Problem requirements
Reproduce the data below without changes, from its first line down to and including the line that contains "প্রযুক্তিটি".

Material
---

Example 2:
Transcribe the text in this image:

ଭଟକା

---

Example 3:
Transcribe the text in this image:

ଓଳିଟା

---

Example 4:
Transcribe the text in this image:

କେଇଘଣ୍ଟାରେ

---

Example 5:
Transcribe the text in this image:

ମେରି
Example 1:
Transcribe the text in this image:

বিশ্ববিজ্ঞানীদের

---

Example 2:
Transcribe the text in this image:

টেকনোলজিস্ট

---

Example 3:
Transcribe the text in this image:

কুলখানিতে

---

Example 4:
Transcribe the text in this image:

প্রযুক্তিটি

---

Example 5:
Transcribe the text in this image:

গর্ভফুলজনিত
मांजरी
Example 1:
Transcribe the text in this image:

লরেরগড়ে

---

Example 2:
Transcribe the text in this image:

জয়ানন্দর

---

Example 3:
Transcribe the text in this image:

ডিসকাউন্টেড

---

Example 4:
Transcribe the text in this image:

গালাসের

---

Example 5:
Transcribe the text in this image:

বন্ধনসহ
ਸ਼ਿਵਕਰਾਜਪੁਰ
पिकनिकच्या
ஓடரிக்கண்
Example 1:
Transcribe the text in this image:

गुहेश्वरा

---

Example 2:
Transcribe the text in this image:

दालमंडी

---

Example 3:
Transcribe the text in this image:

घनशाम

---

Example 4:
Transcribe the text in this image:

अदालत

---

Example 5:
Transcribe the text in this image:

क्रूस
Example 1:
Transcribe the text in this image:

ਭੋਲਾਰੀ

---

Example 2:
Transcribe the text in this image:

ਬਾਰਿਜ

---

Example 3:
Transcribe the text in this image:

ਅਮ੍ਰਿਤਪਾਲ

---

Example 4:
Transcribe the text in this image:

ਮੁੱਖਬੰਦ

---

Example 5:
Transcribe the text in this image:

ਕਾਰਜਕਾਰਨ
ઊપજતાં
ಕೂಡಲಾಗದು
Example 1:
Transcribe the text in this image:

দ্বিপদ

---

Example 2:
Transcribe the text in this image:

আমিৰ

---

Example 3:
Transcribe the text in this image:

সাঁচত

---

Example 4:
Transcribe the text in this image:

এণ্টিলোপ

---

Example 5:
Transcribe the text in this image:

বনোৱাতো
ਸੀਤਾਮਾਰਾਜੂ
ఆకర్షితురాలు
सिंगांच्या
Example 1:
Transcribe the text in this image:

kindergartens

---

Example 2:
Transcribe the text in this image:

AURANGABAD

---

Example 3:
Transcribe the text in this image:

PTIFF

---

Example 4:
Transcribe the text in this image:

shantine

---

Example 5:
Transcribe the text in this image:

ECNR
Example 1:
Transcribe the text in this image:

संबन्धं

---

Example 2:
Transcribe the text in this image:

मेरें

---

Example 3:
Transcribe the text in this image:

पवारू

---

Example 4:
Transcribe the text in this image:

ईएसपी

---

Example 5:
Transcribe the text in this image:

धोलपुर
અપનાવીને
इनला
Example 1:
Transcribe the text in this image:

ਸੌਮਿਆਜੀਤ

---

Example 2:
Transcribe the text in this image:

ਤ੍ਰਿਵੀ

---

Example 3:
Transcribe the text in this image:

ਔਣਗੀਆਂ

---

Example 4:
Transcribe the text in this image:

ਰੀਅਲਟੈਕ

Exercise answer
---

Example 2:
Transcribe the text in this image:

ଭଟକା

---

Example 3:
Transcribe the text in this image:

ଓଳିଟା

---

Example 4:
Transcribe the text in this image:

କେଇଘଣ୍ଟାରେ

---

Example 5:
Transcribe the text in this image:

ମେରି
Example 1:
Transcribe the text in this image:

বিশ্ববিজ্ঞানীদের

---

Example 2:
Transcribe the text in this image:

টেকনোলজিস্ট

---

Example 3:
Transcribe the text in this image:

কুলখানিতে

---

Example 4:
Transcribe the text in this image:

প্রযুক্তিটি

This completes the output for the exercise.